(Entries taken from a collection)
········

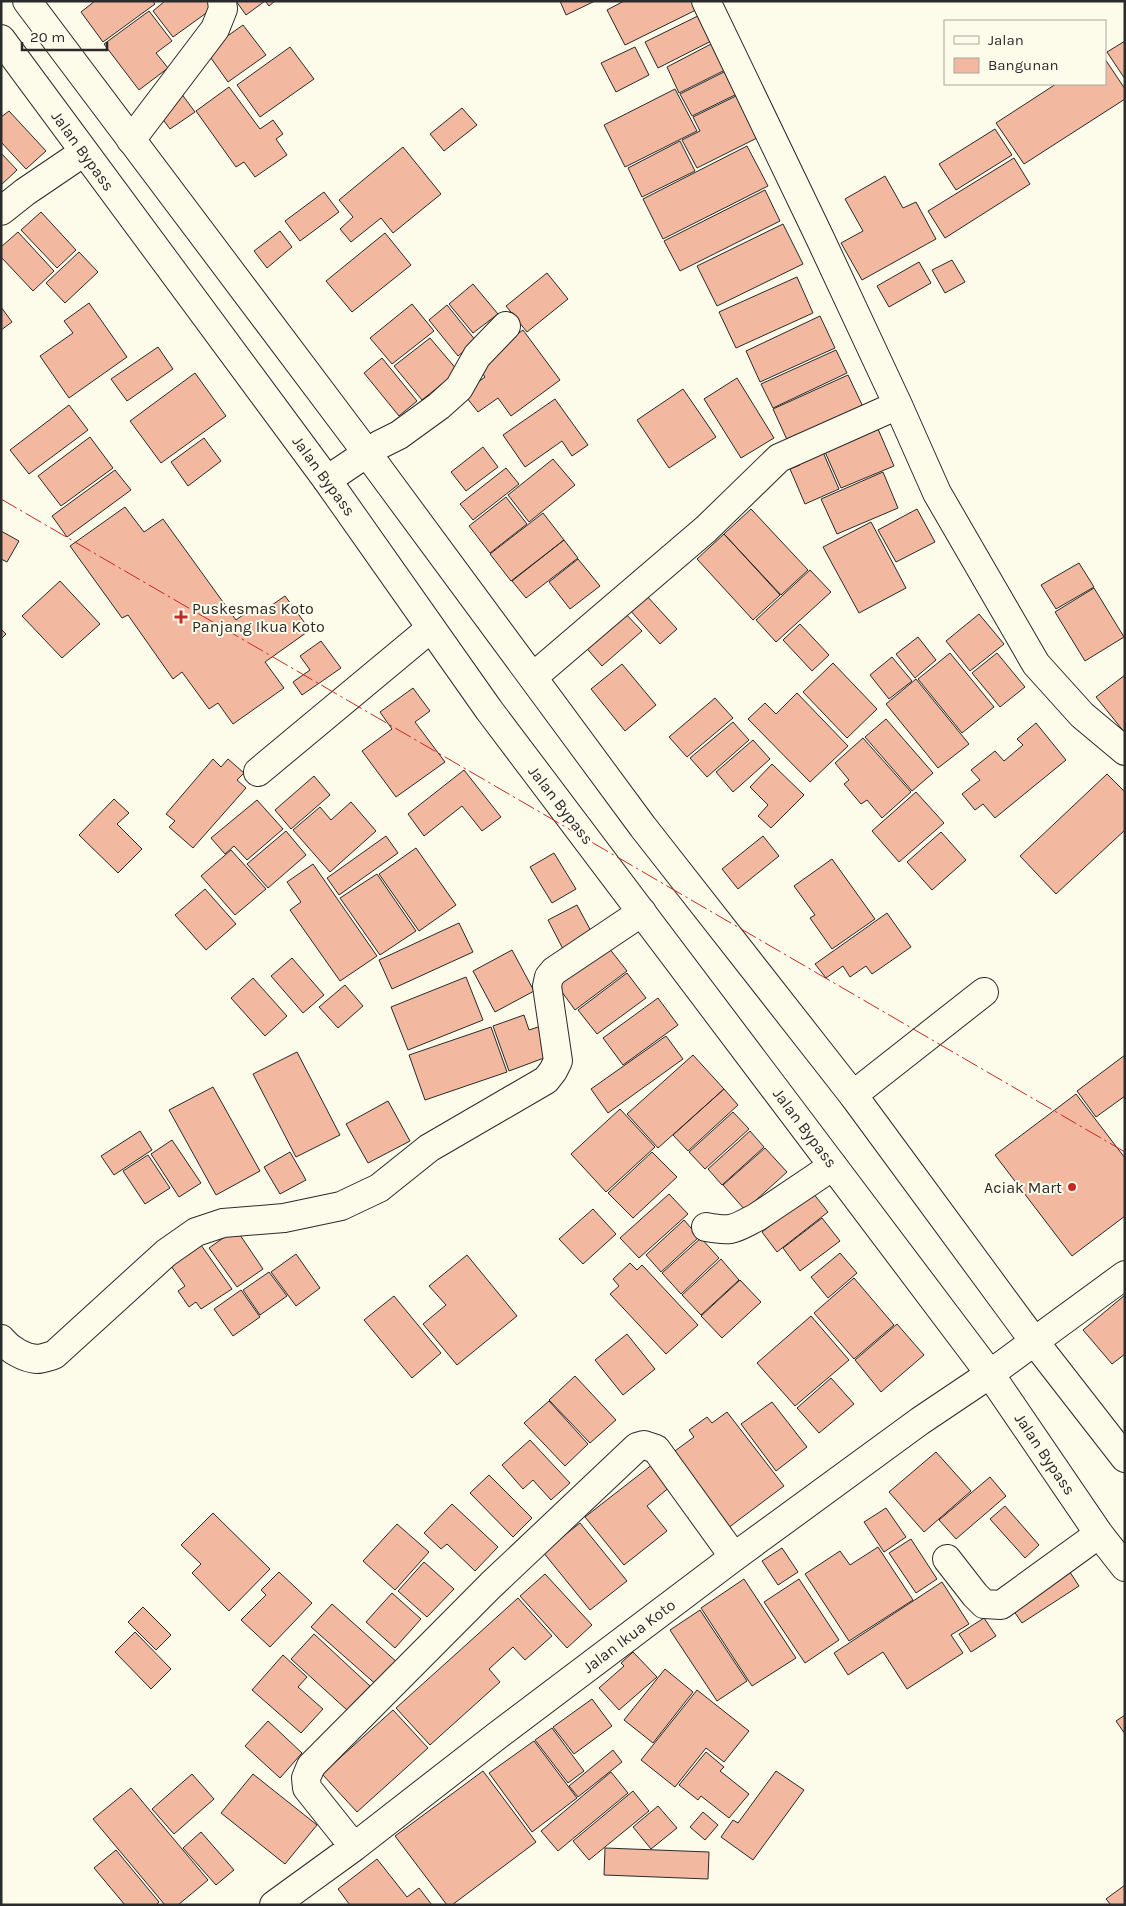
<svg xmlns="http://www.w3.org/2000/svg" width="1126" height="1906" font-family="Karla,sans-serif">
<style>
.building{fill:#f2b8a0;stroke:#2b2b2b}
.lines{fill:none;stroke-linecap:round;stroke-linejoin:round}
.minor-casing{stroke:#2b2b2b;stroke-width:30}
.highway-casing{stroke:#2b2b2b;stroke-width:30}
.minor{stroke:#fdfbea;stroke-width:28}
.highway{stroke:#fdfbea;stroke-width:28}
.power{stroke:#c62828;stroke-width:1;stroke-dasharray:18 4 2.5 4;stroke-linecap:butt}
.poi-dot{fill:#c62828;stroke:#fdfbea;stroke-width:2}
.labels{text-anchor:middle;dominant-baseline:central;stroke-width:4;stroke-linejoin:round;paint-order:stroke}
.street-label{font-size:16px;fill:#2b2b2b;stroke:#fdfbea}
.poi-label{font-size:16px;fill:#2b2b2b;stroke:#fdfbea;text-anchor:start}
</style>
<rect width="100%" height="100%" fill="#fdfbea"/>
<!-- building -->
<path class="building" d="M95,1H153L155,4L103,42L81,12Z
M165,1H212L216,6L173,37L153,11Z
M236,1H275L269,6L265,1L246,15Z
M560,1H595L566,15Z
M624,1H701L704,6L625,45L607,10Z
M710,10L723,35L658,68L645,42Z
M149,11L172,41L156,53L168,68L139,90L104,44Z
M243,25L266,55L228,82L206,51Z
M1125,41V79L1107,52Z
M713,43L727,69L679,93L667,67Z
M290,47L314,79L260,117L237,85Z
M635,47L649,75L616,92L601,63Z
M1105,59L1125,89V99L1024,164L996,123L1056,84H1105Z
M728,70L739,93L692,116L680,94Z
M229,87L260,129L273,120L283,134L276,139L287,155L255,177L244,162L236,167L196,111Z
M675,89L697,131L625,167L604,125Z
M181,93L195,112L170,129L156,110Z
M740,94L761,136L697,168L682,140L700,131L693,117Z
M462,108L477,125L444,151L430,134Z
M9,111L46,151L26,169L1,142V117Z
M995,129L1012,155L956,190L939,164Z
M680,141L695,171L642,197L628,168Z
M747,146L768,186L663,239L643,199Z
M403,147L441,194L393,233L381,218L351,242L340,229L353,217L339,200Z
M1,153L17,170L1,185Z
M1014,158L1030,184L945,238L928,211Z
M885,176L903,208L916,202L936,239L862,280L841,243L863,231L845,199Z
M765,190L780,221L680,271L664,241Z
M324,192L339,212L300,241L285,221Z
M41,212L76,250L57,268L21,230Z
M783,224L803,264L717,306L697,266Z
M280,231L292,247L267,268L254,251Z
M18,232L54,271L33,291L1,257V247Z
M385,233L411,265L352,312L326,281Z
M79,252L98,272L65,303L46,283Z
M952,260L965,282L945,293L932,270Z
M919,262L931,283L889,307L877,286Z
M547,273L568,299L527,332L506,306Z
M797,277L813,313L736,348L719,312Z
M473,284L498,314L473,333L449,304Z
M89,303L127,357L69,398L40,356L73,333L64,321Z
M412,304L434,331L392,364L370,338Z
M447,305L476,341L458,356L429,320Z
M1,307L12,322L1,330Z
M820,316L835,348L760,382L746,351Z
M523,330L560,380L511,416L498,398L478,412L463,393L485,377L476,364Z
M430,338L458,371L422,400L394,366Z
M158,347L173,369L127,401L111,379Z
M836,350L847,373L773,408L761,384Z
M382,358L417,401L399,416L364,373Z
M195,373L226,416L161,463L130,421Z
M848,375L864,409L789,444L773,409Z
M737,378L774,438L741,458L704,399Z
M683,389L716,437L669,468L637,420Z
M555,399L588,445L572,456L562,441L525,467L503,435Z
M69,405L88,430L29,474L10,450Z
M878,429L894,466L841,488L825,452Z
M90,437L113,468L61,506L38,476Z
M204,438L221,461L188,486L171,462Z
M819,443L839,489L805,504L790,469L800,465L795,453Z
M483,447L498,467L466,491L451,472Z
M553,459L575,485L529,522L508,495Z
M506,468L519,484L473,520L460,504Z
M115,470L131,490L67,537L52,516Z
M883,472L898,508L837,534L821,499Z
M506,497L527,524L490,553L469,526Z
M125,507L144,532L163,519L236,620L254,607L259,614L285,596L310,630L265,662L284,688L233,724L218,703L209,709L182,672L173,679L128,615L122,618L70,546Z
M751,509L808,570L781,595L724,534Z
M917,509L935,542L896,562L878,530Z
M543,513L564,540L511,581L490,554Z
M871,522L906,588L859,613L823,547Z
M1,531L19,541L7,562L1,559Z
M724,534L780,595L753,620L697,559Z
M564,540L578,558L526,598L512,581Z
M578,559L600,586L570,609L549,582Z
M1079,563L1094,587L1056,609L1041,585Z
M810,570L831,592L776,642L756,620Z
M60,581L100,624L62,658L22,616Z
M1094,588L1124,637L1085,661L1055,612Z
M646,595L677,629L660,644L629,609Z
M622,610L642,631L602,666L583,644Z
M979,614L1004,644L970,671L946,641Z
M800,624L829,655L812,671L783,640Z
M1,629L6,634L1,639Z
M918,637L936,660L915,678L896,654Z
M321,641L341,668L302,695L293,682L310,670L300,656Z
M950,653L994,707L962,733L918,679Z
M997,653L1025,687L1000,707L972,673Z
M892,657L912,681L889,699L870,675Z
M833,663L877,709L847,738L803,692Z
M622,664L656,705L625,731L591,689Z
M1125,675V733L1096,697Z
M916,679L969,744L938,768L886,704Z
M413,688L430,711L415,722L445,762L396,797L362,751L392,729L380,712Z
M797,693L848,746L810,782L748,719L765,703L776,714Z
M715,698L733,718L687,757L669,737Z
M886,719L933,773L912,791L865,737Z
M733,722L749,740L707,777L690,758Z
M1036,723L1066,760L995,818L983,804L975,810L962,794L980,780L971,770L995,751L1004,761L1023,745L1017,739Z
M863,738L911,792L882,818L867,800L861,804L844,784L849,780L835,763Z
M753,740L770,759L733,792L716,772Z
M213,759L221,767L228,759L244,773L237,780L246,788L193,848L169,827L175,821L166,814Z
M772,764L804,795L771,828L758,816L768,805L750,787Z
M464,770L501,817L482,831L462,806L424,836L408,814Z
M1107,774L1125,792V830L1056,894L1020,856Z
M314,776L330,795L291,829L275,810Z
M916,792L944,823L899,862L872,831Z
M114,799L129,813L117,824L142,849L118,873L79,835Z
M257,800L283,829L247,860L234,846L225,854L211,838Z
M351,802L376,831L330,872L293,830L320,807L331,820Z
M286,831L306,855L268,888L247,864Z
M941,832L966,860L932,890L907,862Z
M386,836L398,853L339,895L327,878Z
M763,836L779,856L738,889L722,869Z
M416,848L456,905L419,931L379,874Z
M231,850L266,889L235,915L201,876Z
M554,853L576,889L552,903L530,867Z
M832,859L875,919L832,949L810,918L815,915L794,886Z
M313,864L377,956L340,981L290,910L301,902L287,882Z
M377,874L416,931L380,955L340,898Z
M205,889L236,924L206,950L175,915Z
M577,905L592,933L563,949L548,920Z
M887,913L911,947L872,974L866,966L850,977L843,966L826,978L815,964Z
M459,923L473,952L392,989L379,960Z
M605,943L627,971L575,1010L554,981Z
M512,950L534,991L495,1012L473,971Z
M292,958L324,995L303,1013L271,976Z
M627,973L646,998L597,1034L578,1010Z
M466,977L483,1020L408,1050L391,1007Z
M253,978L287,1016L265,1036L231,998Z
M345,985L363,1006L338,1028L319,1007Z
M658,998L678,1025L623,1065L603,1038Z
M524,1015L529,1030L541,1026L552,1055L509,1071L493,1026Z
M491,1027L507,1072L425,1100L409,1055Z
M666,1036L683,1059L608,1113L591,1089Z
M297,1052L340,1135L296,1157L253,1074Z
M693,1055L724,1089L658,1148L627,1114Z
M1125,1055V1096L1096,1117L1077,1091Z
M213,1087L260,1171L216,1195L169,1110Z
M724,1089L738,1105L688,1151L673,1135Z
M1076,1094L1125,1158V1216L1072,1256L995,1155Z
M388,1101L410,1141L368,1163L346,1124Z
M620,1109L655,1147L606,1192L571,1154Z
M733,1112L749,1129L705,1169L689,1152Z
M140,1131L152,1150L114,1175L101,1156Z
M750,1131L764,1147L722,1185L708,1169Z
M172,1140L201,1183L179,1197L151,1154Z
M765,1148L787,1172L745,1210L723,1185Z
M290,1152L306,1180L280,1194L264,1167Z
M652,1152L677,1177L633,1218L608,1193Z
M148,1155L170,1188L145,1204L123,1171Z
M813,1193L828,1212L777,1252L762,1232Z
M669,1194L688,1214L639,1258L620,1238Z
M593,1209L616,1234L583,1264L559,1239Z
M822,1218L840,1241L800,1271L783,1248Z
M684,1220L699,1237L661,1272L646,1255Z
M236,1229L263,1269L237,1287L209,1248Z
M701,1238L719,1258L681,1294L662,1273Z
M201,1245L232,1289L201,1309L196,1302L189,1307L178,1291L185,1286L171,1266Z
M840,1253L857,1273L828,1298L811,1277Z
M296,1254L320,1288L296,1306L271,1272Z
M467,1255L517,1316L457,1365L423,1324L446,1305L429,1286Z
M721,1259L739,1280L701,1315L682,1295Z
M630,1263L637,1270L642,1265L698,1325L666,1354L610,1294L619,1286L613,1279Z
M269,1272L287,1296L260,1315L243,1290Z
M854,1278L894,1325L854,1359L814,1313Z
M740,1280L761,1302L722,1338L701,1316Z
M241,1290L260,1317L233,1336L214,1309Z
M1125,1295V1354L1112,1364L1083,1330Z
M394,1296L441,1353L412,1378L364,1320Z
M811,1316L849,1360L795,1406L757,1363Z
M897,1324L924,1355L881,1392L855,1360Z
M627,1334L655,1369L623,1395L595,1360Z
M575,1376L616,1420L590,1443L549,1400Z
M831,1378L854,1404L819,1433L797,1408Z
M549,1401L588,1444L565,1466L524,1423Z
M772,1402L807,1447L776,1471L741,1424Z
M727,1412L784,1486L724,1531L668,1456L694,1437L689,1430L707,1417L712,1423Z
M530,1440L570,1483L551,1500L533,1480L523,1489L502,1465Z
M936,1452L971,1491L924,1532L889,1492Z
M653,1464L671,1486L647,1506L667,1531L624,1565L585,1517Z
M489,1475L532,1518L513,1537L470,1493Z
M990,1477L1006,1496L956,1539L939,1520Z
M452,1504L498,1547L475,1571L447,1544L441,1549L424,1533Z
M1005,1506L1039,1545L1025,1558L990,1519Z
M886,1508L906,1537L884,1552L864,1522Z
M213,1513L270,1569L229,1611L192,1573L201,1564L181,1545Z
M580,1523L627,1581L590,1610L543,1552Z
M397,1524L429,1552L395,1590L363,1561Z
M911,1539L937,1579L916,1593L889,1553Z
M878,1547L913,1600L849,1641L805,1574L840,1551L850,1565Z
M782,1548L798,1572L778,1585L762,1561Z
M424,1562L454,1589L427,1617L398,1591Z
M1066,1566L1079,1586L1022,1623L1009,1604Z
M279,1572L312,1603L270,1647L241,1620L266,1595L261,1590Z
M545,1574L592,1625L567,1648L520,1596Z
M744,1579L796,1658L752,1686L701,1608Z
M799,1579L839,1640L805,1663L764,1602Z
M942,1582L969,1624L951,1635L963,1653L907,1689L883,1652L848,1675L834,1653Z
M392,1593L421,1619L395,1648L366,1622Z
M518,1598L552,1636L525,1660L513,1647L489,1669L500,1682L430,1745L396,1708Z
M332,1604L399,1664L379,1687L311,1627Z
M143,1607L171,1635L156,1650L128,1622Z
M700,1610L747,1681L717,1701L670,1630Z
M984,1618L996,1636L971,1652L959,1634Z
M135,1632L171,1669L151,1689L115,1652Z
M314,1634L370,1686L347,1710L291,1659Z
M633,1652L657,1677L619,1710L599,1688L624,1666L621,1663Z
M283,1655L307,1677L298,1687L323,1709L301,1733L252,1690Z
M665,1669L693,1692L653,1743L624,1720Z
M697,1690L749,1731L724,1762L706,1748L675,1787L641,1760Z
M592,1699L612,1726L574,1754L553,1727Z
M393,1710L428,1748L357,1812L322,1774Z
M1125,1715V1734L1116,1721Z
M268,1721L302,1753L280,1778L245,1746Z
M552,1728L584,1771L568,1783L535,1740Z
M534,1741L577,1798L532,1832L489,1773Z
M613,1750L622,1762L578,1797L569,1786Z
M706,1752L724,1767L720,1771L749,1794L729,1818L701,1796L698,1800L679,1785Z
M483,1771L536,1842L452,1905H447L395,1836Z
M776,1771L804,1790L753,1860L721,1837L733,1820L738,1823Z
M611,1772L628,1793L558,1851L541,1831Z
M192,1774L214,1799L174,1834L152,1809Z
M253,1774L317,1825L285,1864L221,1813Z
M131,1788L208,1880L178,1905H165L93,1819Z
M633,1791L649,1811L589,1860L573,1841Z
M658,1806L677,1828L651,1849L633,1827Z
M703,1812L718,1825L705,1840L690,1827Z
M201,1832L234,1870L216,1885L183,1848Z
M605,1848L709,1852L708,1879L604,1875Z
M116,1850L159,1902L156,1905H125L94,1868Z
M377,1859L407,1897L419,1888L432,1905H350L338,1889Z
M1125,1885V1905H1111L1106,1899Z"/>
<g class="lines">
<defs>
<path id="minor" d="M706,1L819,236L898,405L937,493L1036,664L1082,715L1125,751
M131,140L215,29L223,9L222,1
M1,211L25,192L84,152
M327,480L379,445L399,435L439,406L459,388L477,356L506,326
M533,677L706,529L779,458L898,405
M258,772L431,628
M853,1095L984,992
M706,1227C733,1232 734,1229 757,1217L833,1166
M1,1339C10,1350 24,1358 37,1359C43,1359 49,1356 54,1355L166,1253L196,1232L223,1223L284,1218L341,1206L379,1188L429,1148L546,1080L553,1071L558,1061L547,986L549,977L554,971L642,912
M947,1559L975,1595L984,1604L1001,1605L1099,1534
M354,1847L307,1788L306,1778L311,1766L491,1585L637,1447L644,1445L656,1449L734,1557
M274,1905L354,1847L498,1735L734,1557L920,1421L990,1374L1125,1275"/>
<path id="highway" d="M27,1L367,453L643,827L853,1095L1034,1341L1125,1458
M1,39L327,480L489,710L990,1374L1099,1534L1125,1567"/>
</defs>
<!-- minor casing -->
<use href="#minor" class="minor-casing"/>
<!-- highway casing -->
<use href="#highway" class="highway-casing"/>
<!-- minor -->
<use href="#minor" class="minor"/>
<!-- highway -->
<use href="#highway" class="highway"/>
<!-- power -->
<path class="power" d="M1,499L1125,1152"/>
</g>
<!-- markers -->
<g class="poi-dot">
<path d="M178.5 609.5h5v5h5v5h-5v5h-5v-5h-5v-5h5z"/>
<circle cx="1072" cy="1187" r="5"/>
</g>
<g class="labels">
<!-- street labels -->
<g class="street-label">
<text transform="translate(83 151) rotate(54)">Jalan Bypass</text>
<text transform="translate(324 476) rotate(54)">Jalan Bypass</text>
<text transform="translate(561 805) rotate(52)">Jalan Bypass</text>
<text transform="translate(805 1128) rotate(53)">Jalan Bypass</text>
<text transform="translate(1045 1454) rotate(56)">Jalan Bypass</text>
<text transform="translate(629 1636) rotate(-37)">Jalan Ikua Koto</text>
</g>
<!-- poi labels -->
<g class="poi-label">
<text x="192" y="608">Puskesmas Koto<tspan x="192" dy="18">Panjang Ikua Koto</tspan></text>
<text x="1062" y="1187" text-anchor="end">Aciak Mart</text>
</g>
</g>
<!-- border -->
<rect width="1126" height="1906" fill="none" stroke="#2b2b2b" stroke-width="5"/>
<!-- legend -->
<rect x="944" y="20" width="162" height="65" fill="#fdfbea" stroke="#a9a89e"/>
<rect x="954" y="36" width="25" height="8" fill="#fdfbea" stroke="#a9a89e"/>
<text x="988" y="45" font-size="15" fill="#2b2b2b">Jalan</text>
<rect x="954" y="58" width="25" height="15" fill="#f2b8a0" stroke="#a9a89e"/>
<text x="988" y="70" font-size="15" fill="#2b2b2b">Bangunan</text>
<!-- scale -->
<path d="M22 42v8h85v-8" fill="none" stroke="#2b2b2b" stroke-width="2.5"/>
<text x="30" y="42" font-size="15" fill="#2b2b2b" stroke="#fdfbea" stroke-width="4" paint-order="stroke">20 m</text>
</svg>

········

- [Prompt]: Find the line with "M296,1254L320,1288L296,1306L271,1272Z" in the entries above. Retype it and each line after it, exactly, through the line with "M936,1452L971,1491L924,1532L889,1492Z", and stop there.

- [Answer]:
M296,1254L320,1288L296,1306L271,1272Z
M467,1255L517,1316L457,1365L423,1324L446,1305L429,1286Z
M721,1259L739,1280L701,1315L682,1295Z
M630,1263L637,1270L642,1265L698,1325L666,1354L610,1294L619,1286L613,1279Z
M269,1272L287,1296L260,1315L243,1290Z
M854,1278L894,1325L854,1359L814,1313Z
M740,1280L761,1302L722,1338L701,1316Z
M241,1290L260,1317L233,1336L214,1309Z
M1125,1295V1354L1112,1364L1083,1330Z
M394,1296L441,1353L412,1378L364,1320Z
M811,1316L849,1360L795,1406L757,1363Z
M897,1324L924,1355L881,1392L855,1360Z
M627,1334L655,1369L623,1395L595,1360Z
M575,1376L616,1420L590,1443L549,1400Z
M831,1378L854,1404L819,1433L797,1408Z
M549,1401L588,1444L565,1466L524,1423Z
M772,1402L807,1447L776,1471L741,1424Z
M727,1412L784,1486L724,1531L668,1456L694,1437L689,1430L707,1417L712,1423Z
M530,1440L570,1483L551,1500L533,1480L523,1489L502,1465Z
M936,1452L971,1491L924,1532L889,1492Z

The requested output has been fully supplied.